*What you will do*:
Nothing but the lines holding the string "processo" should appear in the answer. Copy them from the entries.

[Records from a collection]
★ ★ ★ ★

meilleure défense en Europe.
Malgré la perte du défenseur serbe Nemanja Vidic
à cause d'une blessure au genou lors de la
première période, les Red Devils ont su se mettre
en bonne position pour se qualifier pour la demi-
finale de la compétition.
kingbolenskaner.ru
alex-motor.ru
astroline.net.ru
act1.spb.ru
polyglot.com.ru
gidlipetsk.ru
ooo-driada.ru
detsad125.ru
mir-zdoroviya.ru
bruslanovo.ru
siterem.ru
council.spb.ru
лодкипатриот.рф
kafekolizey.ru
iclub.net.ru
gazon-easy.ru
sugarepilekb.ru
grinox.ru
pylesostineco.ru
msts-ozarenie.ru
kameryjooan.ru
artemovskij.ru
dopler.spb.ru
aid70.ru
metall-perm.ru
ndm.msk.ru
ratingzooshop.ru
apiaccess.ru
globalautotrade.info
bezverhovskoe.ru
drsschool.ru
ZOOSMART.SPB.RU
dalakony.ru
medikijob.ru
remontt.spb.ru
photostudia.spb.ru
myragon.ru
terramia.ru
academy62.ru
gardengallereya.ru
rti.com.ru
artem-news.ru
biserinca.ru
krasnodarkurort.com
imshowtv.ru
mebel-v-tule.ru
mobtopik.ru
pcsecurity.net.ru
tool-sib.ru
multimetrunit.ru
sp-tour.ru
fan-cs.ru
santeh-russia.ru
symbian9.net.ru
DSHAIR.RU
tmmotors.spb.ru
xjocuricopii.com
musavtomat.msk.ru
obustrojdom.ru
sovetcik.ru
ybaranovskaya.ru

★ ★ ★ ★

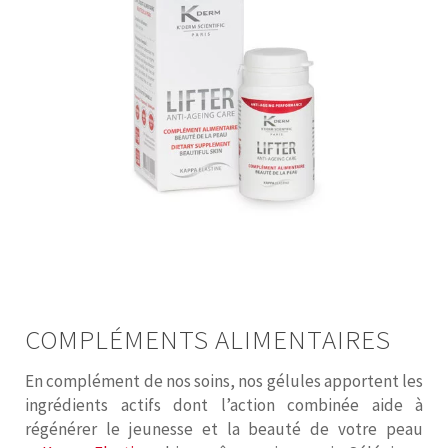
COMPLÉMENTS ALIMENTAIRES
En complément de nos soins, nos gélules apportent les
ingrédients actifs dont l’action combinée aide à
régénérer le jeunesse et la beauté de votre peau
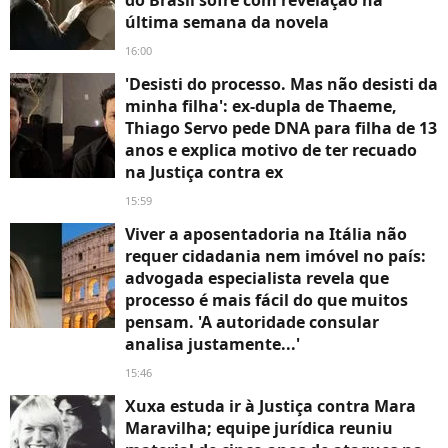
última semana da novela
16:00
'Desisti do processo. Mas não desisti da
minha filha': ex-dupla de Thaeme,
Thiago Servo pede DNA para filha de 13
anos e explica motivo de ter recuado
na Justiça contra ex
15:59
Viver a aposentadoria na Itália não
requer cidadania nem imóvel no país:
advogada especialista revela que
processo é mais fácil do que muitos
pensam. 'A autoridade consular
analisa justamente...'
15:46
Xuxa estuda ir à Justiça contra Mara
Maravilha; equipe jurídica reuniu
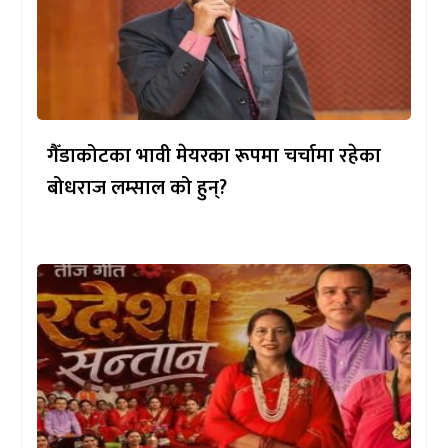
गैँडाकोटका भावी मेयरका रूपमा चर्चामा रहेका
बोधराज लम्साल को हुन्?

★ ★ ★ ★

*Answer to the exercise*:
'Desisti do processo. Mas não desisti da
processo é mais fácil do que muitos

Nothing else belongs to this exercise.